You can opt for processing gestures on a lower level yourself, especially if you are creating a custom control. First we just attach the effect with a special property:

    <draw:Canvas
        touch:TouchEffect.ForceAttach="True">

or

 TouchEffect.SetForceAttach(myView, true);

Now you need to implement a buil-it interface IGestureListener in your custom control:

    public interface IGestureListener
    {
        public void OnGestureEvent(TouchActionType type, TouchActionEventArgs args, TouchActionResult action);
        public bool InputTransparent { get; }
    }

As you might guess OnGestureEvent will be invoked on every touch detected if your InputTransparent is not returning True.

Hints

For a case of your custom control sitting inside a ScrollView there is a TouchMode property to be played with.
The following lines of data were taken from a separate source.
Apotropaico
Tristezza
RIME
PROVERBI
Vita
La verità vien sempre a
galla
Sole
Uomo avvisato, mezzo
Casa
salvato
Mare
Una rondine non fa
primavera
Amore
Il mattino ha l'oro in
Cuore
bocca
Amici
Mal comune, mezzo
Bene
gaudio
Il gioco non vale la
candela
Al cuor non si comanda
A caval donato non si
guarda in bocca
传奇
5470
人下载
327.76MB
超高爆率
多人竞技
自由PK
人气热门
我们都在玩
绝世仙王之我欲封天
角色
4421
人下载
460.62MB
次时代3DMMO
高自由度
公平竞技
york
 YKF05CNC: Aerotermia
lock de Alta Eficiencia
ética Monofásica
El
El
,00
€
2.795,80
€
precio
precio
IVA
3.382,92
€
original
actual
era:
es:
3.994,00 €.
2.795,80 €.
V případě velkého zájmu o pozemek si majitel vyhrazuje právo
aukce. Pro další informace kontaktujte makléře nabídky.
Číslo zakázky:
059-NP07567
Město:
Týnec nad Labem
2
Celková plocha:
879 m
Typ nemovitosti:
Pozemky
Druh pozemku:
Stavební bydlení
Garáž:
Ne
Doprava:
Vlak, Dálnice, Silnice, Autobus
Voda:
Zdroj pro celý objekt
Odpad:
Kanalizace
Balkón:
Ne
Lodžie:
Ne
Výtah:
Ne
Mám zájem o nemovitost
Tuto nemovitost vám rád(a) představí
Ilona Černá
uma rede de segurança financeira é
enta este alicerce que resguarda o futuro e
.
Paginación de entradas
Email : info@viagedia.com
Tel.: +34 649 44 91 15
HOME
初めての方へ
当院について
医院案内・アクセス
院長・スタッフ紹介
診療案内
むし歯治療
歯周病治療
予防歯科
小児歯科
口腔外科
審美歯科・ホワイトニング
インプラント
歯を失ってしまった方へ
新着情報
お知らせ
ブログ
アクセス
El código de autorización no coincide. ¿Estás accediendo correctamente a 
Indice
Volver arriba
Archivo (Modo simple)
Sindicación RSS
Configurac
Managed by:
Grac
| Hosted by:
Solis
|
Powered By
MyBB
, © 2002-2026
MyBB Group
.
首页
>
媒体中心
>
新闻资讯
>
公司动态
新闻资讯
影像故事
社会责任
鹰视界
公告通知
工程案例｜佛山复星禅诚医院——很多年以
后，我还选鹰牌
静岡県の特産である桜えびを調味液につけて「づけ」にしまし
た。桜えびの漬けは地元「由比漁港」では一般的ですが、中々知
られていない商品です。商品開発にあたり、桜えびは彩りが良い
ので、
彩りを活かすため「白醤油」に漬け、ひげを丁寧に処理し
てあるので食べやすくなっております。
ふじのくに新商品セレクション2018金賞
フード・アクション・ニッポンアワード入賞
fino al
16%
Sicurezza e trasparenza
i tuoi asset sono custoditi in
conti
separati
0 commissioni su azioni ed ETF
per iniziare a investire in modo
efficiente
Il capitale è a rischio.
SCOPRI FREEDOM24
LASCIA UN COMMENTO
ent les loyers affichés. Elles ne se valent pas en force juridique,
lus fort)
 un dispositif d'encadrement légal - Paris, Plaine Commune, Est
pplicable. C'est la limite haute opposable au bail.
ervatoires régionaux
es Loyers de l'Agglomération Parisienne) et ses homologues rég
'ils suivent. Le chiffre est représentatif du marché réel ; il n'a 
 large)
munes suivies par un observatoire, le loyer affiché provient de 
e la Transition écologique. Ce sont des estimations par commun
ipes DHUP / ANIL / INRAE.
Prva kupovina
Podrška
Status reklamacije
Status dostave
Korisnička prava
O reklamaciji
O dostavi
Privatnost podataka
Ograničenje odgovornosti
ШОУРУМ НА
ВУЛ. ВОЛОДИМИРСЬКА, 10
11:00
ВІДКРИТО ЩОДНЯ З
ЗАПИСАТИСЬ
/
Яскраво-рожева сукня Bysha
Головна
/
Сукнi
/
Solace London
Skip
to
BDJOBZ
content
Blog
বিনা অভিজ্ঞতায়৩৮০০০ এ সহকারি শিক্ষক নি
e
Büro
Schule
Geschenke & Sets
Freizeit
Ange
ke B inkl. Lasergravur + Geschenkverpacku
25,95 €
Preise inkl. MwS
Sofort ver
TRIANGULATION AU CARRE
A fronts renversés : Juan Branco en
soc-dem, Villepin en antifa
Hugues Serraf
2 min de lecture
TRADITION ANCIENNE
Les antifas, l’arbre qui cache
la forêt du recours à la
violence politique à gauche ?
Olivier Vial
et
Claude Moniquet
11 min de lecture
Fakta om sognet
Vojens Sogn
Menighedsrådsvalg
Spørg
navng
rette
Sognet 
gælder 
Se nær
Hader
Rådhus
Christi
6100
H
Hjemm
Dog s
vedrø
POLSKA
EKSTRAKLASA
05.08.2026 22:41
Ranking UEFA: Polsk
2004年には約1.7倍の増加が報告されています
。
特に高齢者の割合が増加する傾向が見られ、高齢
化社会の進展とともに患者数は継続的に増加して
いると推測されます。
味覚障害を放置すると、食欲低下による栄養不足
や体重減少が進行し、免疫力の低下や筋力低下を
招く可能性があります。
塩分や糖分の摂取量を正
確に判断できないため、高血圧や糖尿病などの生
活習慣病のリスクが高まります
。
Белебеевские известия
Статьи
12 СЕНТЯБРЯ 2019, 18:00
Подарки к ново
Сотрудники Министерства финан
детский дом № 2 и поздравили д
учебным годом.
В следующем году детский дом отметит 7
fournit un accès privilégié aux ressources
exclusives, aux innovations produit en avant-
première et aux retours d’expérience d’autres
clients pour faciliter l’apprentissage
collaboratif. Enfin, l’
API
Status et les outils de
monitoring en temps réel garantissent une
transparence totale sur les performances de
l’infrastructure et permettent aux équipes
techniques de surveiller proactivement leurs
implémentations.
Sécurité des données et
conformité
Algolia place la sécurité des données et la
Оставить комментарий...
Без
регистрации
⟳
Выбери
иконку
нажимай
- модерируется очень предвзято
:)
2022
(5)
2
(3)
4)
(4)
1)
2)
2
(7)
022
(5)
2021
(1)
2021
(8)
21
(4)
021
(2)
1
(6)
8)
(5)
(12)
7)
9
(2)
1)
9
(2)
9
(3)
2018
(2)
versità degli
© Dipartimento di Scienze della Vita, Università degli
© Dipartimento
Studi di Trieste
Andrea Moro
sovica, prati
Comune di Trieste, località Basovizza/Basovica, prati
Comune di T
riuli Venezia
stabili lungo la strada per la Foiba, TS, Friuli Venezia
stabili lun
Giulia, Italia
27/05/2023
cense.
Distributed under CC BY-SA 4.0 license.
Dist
For example you might want to set it to TouchHandlingStyle.Lock so that when your control receives the Down event the parent ScrollView stops receiving gestures until we get an Up, so we can Pan our control at will.

Tweaks

public static TouchEffect.TappedWhenMovedThresholdPoints

How much finger can move between DOWN and UP for the gestured to be still considered as TAPPED. In points, not pixels.

TouchEffect.TappedWhenMovedThresholdPoints = 10f;

About

Library for .NET MAUI to handle gestures. To be consumed in Xaml and code-behind.